Bordo Sud (Southern edge)

This ongoing project is an exploration of the southern coast of Sicily, the southernmost border of Italy. I plan to drive along the coastline that looks directly at Africa, and through the coast to explore some aspects of the identity of Southern Italy.

Sicily is well known around the world for its beaches, its sun, the ancient culture. The coast is overrun with resorts and villages that live only in summertime, and I love to go there during winter, when these places become ghostly clusters of empty houses, totally out of contest. Sometime landscapes and seasons change, and can be found a nobel prize winner’s house, near an electric plant, and then a desert – like landscape. Through Road 115, which runs entirely near the coast, I started exploring these non – places at the outskirts of the empire, their relation with the surrounding landscape and history, their appearance and their solitude.
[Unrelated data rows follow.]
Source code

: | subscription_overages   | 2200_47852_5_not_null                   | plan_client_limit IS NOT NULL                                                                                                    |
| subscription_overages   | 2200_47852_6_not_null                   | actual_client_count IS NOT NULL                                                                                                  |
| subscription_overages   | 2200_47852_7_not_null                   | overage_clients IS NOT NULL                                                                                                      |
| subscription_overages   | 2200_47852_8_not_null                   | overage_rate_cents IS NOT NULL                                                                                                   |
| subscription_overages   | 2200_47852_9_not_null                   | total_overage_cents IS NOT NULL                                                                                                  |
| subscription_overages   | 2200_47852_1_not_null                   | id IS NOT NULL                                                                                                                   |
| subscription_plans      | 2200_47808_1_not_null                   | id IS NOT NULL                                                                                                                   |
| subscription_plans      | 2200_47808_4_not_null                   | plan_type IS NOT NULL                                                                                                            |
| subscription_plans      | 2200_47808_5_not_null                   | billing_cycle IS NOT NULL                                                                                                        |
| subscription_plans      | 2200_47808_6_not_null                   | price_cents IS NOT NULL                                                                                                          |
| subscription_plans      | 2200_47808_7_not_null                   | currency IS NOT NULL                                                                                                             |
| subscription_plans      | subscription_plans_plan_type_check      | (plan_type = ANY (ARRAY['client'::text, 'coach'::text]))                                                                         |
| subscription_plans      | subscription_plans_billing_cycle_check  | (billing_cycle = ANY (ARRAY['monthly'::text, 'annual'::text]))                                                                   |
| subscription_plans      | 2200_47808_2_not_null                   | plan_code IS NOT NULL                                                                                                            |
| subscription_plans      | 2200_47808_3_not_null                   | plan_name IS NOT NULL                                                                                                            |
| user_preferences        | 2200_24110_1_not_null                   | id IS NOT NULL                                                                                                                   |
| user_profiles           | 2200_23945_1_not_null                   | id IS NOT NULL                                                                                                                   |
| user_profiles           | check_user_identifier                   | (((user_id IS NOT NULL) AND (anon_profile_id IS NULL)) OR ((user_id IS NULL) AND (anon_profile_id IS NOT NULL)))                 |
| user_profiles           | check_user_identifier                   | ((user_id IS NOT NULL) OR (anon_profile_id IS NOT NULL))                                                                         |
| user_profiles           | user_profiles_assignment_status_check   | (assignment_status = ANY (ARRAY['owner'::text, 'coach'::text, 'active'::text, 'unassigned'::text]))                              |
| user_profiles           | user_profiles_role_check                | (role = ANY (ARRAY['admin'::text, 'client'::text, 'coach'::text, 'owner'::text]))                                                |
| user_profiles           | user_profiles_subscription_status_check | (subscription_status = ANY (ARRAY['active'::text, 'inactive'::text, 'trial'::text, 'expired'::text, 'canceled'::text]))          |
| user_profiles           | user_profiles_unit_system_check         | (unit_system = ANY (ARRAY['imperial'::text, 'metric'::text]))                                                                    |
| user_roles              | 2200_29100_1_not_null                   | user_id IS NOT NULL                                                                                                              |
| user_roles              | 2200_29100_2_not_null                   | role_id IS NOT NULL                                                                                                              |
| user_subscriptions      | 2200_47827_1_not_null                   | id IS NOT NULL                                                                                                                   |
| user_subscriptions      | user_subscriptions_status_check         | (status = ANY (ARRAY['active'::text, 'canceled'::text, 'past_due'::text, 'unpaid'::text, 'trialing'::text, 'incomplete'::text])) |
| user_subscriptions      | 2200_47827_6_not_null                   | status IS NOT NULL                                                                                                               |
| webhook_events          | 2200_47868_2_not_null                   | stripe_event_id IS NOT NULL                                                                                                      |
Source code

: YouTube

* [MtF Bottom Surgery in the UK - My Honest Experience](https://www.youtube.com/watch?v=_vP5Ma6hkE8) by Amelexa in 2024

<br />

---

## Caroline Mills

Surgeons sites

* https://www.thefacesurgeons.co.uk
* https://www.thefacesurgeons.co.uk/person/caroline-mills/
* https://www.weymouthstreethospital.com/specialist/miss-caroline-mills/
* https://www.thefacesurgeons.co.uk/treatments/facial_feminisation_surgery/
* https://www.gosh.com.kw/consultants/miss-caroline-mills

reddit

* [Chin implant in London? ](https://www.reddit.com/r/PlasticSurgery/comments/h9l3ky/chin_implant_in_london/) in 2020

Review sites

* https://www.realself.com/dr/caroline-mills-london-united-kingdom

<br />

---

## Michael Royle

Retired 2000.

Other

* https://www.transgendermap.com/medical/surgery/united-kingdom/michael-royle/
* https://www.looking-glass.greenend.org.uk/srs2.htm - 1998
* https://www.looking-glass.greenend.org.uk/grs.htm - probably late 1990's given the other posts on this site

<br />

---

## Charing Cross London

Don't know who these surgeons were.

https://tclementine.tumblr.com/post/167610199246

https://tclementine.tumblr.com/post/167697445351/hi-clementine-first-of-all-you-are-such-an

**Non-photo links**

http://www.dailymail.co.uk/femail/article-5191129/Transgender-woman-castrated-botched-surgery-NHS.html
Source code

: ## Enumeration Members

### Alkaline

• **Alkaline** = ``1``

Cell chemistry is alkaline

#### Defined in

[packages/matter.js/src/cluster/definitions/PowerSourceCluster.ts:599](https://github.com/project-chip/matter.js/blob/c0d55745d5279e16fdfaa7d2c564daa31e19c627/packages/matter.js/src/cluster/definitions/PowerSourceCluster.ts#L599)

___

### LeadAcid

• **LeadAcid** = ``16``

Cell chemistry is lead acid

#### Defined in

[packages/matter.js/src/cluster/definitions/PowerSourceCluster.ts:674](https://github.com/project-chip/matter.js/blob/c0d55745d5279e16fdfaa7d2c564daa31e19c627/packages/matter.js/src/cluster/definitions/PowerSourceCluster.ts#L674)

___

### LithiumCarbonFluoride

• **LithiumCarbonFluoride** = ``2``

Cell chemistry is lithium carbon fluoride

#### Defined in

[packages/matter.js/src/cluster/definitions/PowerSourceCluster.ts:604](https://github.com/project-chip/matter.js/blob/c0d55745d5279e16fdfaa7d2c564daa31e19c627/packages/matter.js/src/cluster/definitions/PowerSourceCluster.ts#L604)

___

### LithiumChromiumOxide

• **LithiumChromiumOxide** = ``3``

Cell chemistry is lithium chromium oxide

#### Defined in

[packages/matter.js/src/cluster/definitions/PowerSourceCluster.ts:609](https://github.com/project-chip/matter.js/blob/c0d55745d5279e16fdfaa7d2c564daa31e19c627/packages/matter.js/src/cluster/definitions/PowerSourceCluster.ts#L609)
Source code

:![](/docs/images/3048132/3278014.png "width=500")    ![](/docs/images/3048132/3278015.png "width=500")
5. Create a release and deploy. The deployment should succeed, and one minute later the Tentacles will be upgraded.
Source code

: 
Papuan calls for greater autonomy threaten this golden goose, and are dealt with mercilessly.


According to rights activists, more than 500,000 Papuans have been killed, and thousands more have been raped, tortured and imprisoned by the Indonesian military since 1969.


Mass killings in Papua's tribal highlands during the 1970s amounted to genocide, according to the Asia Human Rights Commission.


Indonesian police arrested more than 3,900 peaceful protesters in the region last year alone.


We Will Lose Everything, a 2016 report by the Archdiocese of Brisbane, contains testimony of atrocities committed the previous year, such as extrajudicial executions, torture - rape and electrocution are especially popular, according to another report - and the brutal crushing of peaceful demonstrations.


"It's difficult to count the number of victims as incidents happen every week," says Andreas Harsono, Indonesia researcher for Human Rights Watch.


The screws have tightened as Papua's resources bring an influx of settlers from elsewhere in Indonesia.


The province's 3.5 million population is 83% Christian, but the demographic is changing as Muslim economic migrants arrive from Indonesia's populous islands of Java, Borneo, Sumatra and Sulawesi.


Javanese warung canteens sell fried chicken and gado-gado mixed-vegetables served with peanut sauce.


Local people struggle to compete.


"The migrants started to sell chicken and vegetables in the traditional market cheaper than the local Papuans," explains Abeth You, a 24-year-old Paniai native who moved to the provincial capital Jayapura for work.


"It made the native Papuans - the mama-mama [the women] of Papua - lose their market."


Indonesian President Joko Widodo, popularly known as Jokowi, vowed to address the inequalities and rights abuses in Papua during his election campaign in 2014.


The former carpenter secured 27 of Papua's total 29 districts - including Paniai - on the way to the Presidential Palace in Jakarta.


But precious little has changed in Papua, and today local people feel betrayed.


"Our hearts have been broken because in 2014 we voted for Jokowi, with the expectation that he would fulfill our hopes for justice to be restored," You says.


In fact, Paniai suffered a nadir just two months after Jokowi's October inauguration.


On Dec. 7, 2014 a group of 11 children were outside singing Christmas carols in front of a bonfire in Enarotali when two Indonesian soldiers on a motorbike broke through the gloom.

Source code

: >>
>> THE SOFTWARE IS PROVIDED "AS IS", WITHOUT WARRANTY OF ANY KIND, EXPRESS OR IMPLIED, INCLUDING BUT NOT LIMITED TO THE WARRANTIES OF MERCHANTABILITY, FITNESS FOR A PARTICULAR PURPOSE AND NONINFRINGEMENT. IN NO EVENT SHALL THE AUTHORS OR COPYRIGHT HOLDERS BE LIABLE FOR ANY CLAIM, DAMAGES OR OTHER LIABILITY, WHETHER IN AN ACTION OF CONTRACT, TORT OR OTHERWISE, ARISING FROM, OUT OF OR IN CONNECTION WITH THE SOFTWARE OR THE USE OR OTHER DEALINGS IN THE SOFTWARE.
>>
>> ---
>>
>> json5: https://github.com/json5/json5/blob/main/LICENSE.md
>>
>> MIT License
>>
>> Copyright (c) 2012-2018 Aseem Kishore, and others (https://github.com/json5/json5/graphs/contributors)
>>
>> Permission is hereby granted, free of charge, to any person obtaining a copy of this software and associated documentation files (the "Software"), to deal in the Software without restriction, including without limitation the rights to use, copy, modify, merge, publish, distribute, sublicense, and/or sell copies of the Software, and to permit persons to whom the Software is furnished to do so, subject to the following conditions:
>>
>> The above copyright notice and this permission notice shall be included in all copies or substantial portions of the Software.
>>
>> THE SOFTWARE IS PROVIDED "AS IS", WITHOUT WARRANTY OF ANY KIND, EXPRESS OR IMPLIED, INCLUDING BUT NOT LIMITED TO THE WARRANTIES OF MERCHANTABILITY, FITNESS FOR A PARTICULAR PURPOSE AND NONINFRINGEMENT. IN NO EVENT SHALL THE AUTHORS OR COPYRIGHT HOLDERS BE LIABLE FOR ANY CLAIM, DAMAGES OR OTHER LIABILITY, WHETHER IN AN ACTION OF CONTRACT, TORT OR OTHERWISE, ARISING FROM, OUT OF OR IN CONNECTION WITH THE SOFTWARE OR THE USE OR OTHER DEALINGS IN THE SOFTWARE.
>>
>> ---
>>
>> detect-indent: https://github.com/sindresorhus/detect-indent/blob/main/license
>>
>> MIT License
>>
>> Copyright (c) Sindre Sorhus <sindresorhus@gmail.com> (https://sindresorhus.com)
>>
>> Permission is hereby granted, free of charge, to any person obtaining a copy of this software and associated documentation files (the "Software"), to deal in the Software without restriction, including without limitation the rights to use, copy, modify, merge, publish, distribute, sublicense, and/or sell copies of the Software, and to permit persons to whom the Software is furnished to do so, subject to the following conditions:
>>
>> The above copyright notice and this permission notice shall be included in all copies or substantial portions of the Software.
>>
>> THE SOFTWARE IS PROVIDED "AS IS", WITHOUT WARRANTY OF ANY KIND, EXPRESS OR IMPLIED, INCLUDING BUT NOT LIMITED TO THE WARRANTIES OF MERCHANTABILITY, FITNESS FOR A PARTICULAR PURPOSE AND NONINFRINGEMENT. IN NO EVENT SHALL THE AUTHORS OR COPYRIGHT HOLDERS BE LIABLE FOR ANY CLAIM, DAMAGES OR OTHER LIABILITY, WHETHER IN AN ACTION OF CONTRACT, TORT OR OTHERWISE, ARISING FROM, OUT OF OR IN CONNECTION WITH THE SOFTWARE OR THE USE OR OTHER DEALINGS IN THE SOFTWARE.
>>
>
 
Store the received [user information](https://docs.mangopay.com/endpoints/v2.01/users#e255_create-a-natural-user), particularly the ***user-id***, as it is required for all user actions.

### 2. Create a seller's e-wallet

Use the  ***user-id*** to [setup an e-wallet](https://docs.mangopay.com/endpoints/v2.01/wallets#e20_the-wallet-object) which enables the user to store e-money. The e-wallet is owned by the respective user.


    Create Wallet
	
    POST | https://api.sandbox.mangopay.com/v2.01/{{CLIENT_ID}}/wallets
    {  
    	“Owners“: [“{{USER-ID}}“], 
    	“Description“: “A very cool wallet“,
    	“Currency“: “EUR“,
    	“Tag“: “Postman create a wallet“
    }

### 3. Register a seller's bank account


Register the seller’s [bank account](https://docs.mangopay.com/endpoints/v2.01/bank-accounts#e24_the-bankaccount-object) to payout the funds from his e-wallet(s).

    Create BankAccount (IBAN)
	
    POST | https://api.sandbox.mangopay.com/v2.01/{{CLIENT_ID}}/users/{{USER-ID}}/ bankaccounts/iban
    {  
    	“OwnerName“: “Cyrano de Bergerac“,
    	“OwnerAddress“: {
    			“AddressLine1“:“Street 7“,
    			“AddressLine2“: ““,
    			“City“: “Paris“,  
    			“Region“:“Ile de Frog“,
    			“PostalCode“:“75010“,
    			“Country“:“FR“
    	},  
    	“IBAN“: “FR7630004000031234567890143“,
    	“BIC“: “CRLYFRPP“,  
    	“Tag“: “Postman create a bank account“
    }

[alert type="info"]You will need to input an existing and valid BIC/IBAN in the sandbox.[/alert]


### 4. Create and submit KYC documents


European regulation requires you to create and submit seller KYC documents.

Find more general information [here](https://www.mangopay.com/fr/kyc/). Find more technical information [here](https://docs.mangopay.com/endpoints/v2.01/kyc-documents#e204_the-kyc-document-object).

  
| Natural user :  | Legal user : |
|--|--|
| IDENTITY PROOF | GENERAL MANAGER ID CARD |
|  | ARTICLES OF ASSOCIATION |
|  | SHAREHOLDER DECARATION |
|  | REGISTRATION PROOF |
The Sicilian sea is the boundary line of a culture, the Italian one, caught in its extreme periphery, and is full of symbols which express the identity of italians: places with literary and historical meaning, activities of intensive exploitation, illegal constructions, summer architecture in a winter environment, houses of writers, closure, backwardness, pollution, flooded territories, abandoned railways, military architectures built to welcome invaders, more than fight them. The Southern border is a micro-cosmos that shows how Italians are in relation with the world.